=== What is required ===
Please reproduce every line of the records below without any changes, and leave the pictures out.

Dataset entries
·····

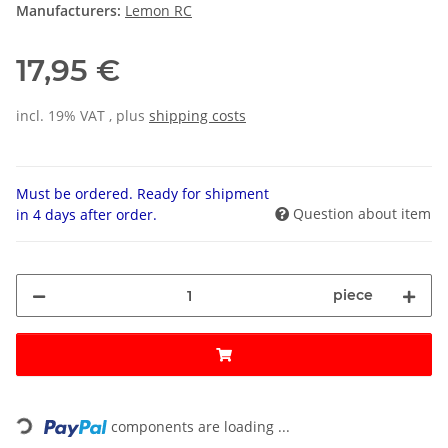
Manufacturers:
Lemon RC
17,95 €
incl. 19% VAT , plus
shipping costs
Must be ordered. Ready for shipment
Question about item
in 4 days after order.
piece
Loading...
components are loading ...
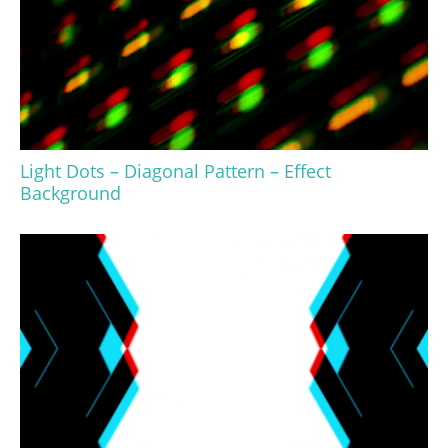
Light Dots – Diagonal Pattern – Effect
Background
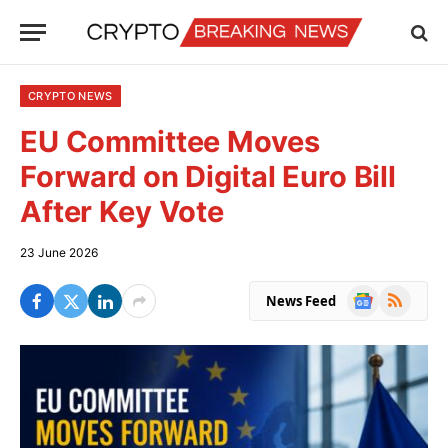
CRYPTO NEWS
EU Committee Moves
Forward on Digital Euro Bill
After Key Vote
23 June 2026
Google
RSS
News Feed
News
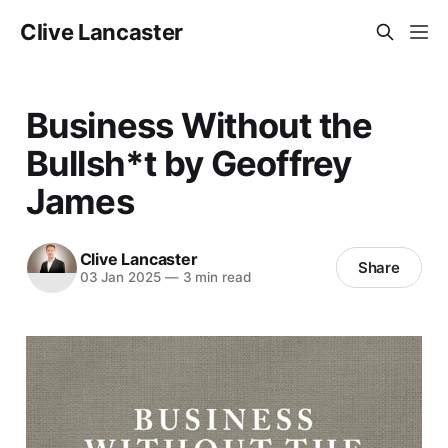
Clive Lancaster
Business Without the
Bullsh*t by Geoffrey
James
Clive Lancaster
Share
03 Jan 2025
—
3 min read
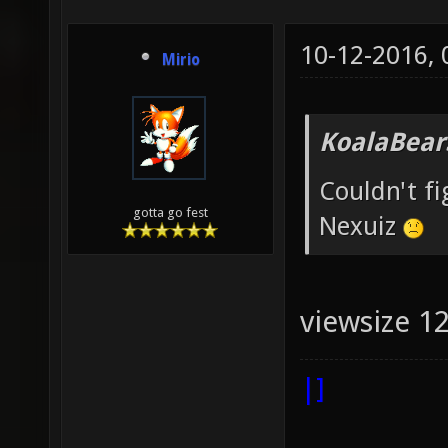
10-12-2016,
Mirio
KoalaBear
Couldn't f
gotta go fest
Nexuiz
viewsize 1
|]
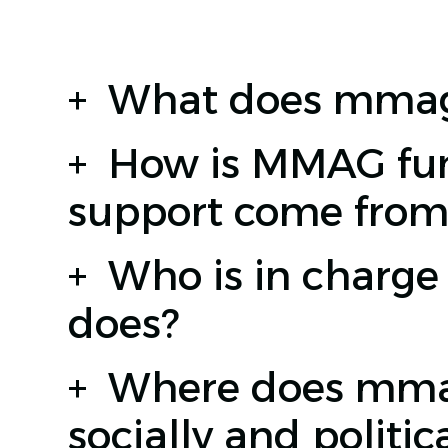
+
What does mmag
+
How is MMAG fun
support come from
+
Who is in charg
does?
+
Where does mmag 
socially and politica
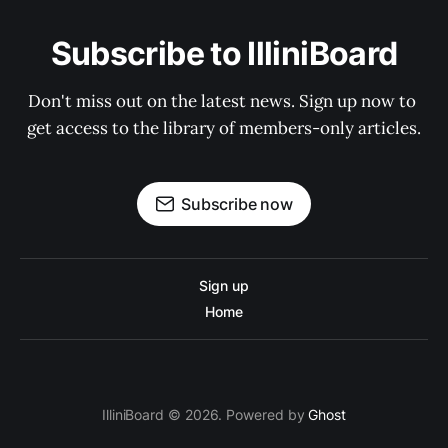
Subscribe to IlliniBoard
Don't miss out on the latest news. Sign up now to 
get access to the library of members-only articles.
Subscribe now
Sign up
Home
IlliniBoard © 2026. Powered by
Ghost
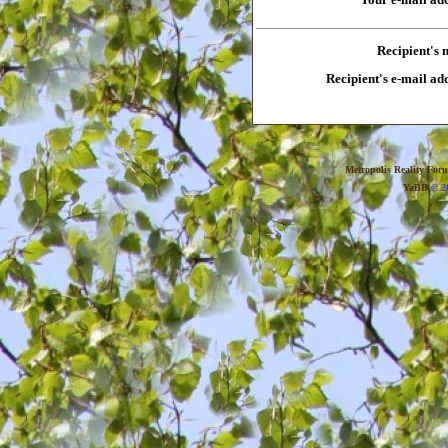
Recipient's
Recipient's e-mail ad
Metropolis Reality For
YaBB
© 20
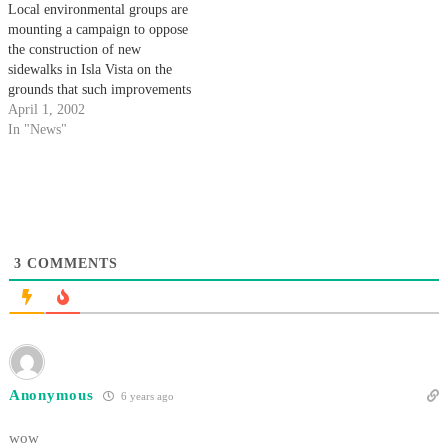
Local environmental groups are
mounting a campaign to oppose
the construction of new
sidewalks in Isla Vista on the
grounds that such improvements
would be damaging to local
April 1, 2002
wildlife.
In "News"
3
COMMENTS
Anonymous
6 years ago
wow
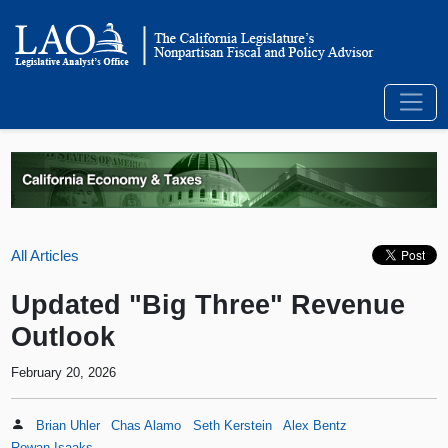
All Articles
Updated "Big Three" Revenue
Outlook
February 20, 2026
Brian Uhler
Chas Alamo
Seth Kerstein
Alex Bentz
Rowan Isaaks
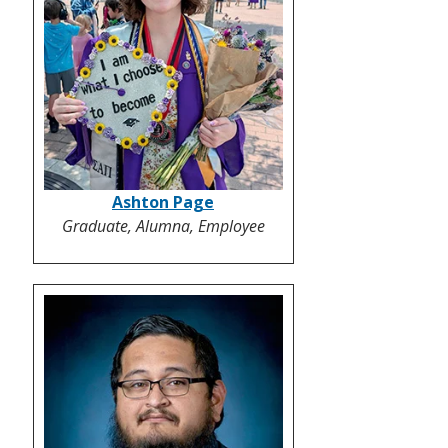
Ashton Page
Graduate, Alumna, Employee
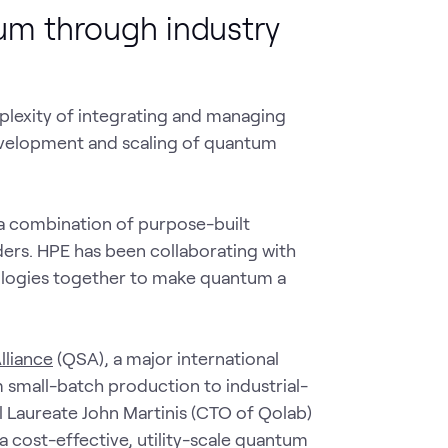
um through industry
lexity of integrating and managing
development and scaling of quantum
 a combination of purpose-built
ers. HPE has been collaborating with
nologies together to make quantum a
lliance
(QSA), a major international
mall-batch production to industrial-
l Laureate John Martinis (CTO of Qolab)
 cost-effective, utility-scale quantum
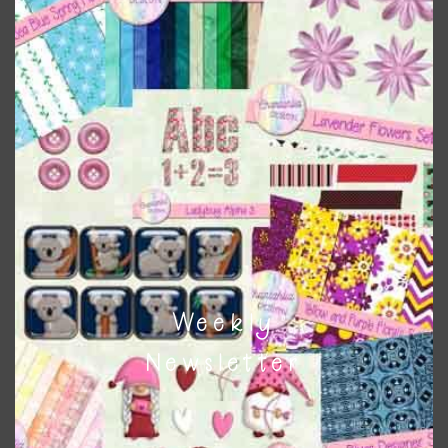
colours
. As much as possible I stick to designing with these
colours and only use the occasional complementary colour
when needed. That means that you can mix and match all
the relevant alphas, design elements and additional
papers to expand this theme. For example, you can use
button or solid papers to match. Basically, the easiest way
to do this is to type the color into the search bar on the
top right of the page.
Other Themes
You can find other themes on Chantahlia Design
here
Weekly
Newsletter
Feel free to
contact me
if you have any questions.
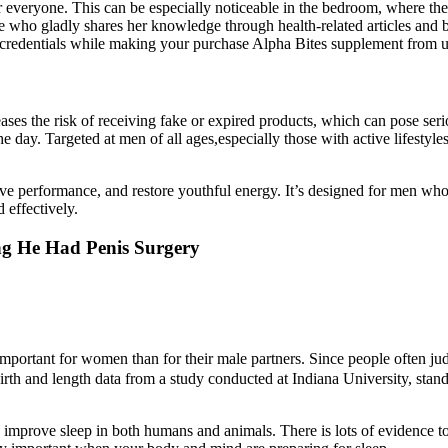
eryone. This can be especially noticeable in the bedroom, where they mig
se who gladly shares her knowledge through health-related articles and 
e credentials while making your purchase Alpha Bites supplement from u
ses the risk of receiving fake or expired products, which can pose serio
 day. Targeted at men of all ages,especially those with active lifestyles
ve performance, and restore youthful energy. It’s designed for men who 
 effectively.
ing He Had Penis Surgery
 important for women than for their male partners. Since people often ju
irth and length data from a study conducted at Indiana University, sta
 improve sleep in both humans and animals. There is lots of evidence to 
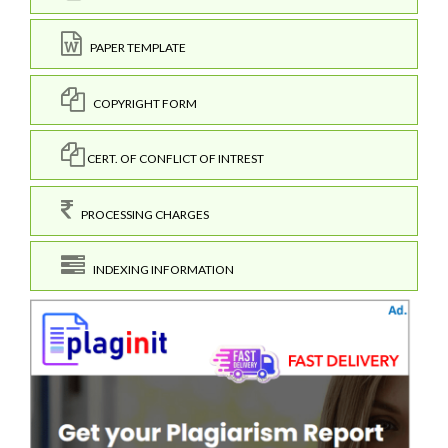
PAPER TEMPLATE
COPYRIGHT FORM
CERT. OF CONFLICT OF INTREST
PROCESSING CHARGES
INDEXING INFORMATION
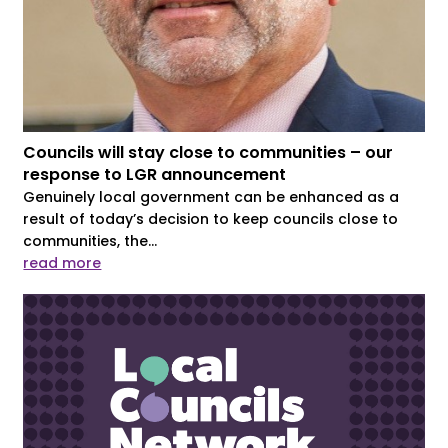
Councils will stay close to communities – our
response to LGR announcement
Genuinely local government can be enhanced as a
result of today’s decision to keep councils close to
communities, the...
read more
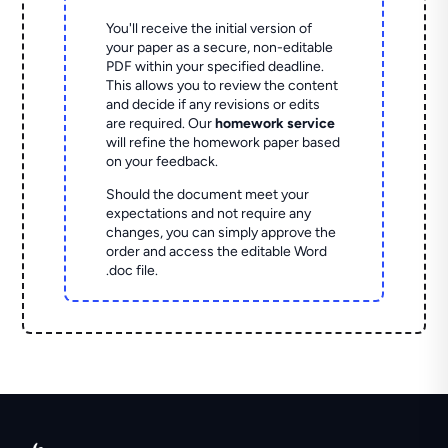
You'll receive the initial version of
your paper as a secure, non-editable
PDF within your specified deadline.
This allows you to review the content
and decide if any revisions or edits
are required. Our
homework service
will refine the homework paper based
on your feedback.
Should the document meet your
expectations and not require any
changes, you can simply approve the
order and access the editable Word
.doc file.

·····

=== Response area ===
Manufacturers:
Lemon RC
17,95 €
incl. 19% VAT , plus
shipping costs
Must be ordered. Ready for shipment
Question about item
in 4 days after order.
piece
Loading...
components are loading ...
Light Dots – Diagonal Pattern – Effect
Background
CRYPTO NEWS
EU Committee Moves
Forward on Digital Euro Bill
After Key Vote
23 June 2026
Google
RSS
News Feed
News
Clive Lancaster
Business Without the
Bullsh*t by Geoffrey
James
Clive Lancaster
Share
03 Jan 2025
—
3 min read
10-12-2016,
Mirio
KoalaBear
Couldn't f
gotta go fest
Nexuiz
viewsize 1
|]
+
What does mmag
+
How is MMAG fun
support come from
+
Who is in charg
does?
+
Where does mmag 
socially and politica
Subscribe to IlliniBoard
Don't miss out on the latest news. Sign up now to 
get access to the library of members-only articles.
Subscribe now
Sign up
Home
IlliniBoard © 2026. Powered by
Ghost
Recipient's
Recipient's e-mail ad
Metropolis Reality For
YaBB
© 20
Local environmental groups are
mounting a campaign to oppose
the construction of new
sidewalks in Isla Vista on the
grounds that such improvements
would be damaging to local
April 1, 2002
wildlife.
In "News"
3
COMMENTS
Anonymous
6 years ago
wow
All Articles
Updated "Big Three" Revenue
Outlook
February 20, 2026
Brian Uhler
Chas Alamo
Seth Kerstein
Alex Bentz
Rowan Isaaks
Ashton Page
Graduate, Alumna, Employee
um through industry
lexity of integrating and managing
development and scaling of quantum
 a combination of purpose-built
ers. HPE has been collaborating with
nologies together to make quantum a
lliance
(QSA), a major international
mall-batch production to industrial-
l Laureate John Martinis (CTO of Qolab)
 cost-effective, utility-scale quantum
colours
. As much as possible I stick to designing with these
colours and only use the occasional complementary colour
when needed. That means that you can mix and match all
the relevant alphas, design elements and additional
papers to expand this theme. For example, you can use
button or solid papers to match. Basically, the easiest way
to do this is to type the color into the search bar on the
top right of the page.
Other Themes
You can find other themes on Chantahlia Design
here
Weekly
Newsletter
Feel free to
contact me
if you have any questions.
eryone. This can be especially noticeable in the bedroom, where they mig
se who gladly shares her knowledge through health-related articles and 
e credentials while making your purchase Alpha Bites supplement from u
ses the risk of receiving fake or expired products, which can pose serio
 day. Targeted at men of all ages,especially those with active lifestyles
ve performance, and restore youthful energy. It’s designed for men who 
 effectively.
ing He Had Penis Surgery
 important for women than for their male partners. Since people often ju
irth and length data from a study conducted at Indiana University, sta
 improve sleep in both humans and animals. There is lots of evidence to 
PAPER TEMPLATE
COPYRIGHT FORM
CERT. OF CONFLICT OF INTREST
PROCESSING CHARGES
INDEXING INFORMATION
Councils will stay close to communities – our
response to LGR announcement
Genuinely local government can be enhanced as a
result of today’s decision to keep councils close to
communities, the...
read more
You'll receive the initial version of
your paper as a secure, non-editable
PDF within your specified deadline.
This allows you to review the content
and decide if any revisions or edits
are required. Our
homework service
will refine the homework paper based
on your feedback.
Should the document meet your
expectations and not require any
changes, you can simply approve the
order and access the editable Word
.doc file.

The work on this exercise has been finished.